Sailing is one of the most fun things you can do, but it does have its hazards. You’re out on the water by definition, and it’s easy to end up IN it instead. A capsizing dinghy will have you swimming right away, and while a yacht’s more stable, a simple slip is all it takes to have you over the side.
At times like that you need a good life vest to keep you afloat until someone can pick you up. In a dinghy you might have work to do getting the boat back on an even keel and you can’t afford to expend time and energy just staying afloat; your vest will let you concentrate on the job that needs done.
Obviously, sailing is an active sport that involves a lot of complex tasks and movement, so the best life jacket for sailing can’t be bulky or restrictive. At the same time it needs to give good support in the water. Here are some of the top choices.

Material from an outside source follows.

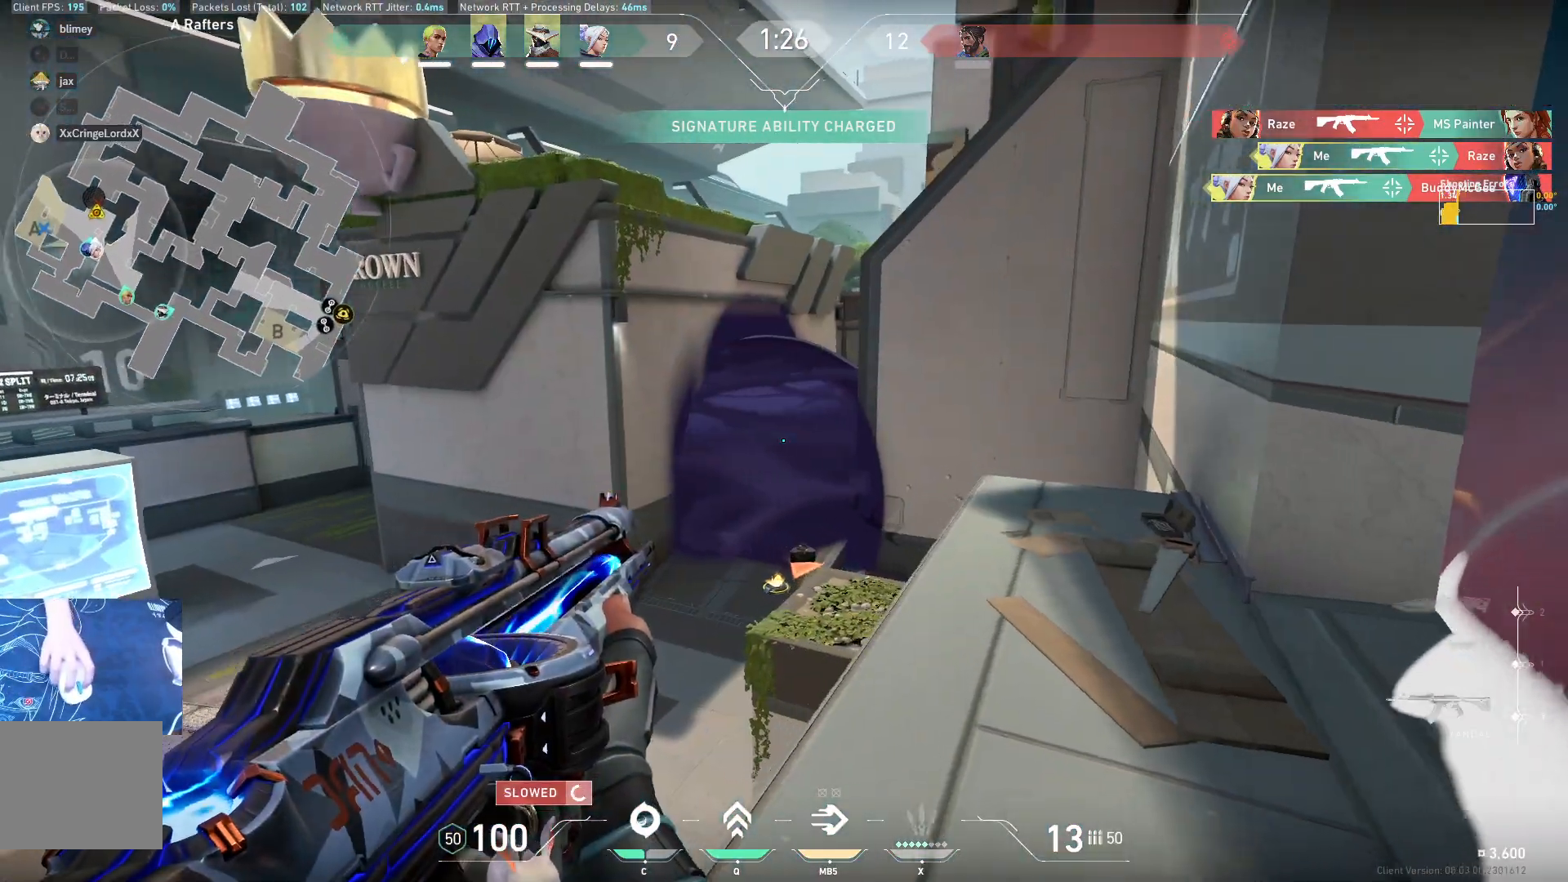
{"keys": ["d"], "events": [[50, "a", "up"], [133, "d", "down"], [250, "a", "down"], [250, "d", "up"], [383, "a", "up"], [417, "d", "down"]]}
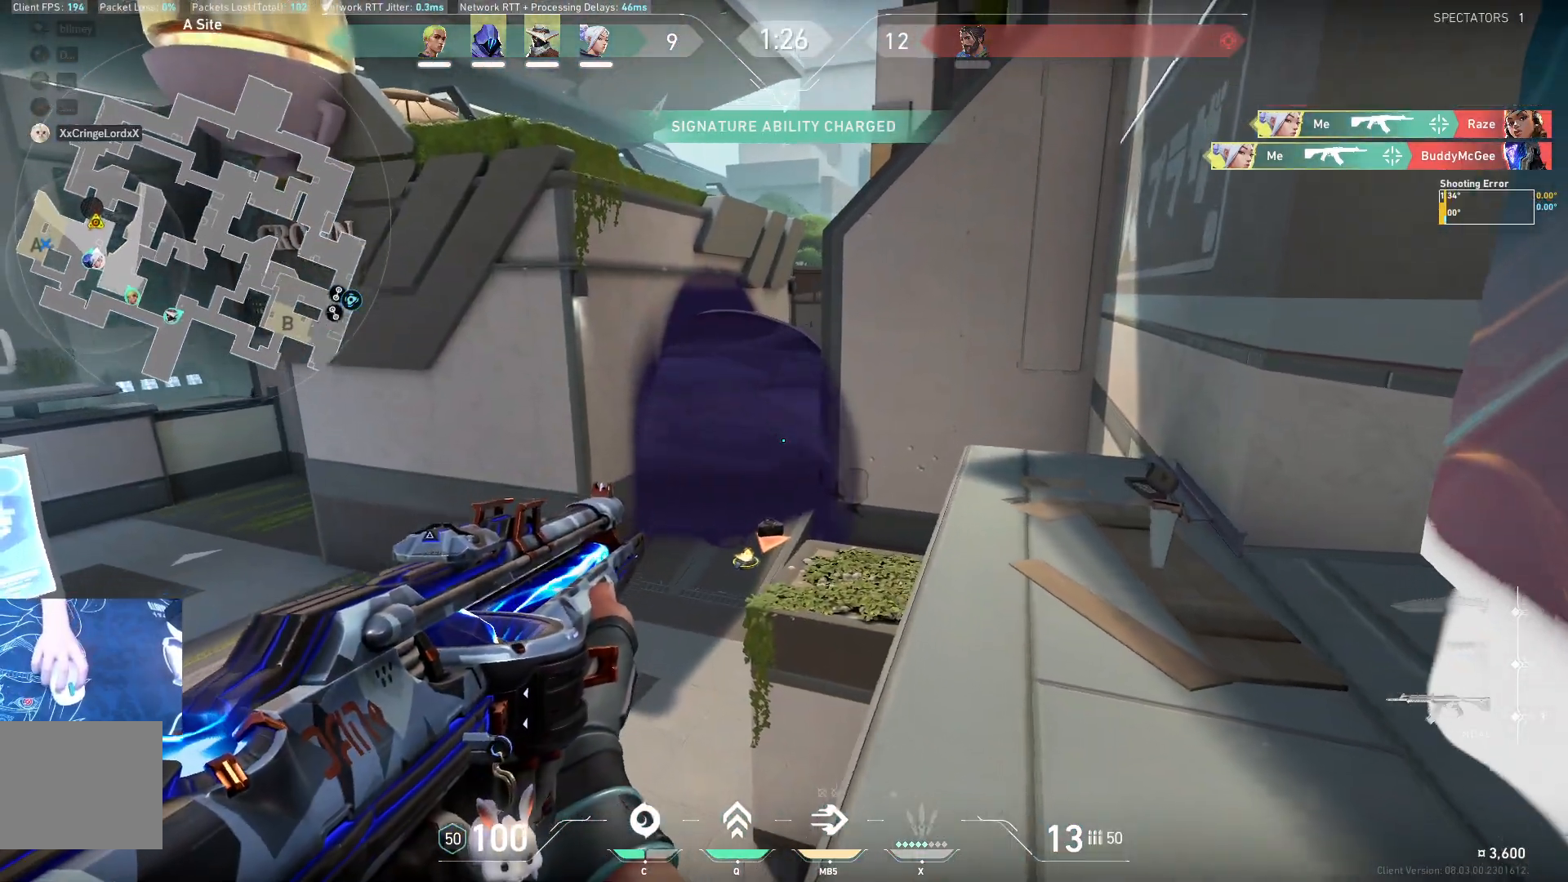
{"keys": ["a"], "events": [[50, "a", "down"], [50, "d", "up"], [200, "a", "up"], [200, "d", "down"], [383, "a", "down"], [383, "d", "up"]]}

This is a very lightweight, modern design of vest built around a mesh base. A lot of attention has obviously gone into ensuring freedom of movement; the sides are very open and won’t interfere with your arms at all. The shoulder straps are unobtrusive and the front panels sit low on the body, so there’s no chance of it riding up into your face. The back, however, is placed higher with a mesh lower section; it won’t be forced up by the seat back in a kayak or the hull of a dinghy.
Some users using this as a kayak life vest have had issues with very high seat backs but if using strictly for sailing, it won’t be an issue. The foam panels are articulated to shape better to your body and allow even more freedom, and a combination of side and shoulder straps make it easy to adjust.
The Astral has plenty of open spaces and is well vented, so it’s comfortable in most conditions, but in very hot weather it will trap some heat. That’s almost inevitable with any good vest and there isn’t a lot that can be done about it without making it less effective where it counts – in the water. Overall this product scores very highly for comfort. It’s also secure; the zip is very heavy duty and backed up with a waist belt.
Other features include two pockets for carrying small items, and a slotted hardpoint on the left breast. A whistle, strobe or other safety equipment can easily be carried at all times. As for colors there’s a choice of three, a smart blue, olive green, or a more visible orange.
For sailing, many people prefer the smaller, automatic inflatable type like the Onyx below which is even more comfortable but comes at a higher price. Honestly, either choice could be the best PFD for sailing and you should base it on personal preference.
The Astral will probably be fine in any boat but if you use a really tight kayak, need a minimalist flotation device for a racing catamaran or regularly sail in very hot weather, an inflatable vest might suit you better.
This popular model from Onyx fits the bill perfectly; it’s an ultra-slim harness with its flotation gabs concealed in the rucksack-style chest straps. Fall in the water, though, and it will automatically inflate (there’s also a manual activation handle at belt level). It’s an extremely comfortable vest to wear, thanks to its neoprene lining, and it’s also fully adjustable for a good, secure fit. Because of its size, the Onyx also works great as a fishing vest when you want something a bit less bulky.
If you’re looking for a more affordable vest but still need comfort and good performance – which you do – the Journey is an excellent choice. It’s solidly made from ecofoam with a polyester shell, and it’s also amazingly light. Coast Guard certified as a Type III aid, it’s also very lightweight and low profile.
Side and waist straps allow for a good fit and the chest panels are contoured, making it especially good for women who struggle to get other vests on. It’s not quite as adjustable as the other two but few people should have any problems. The Journey comes in two colors; both are high visibility yellows, but one has a green hint while the other is more orange. Both are perfect for being seen in open water.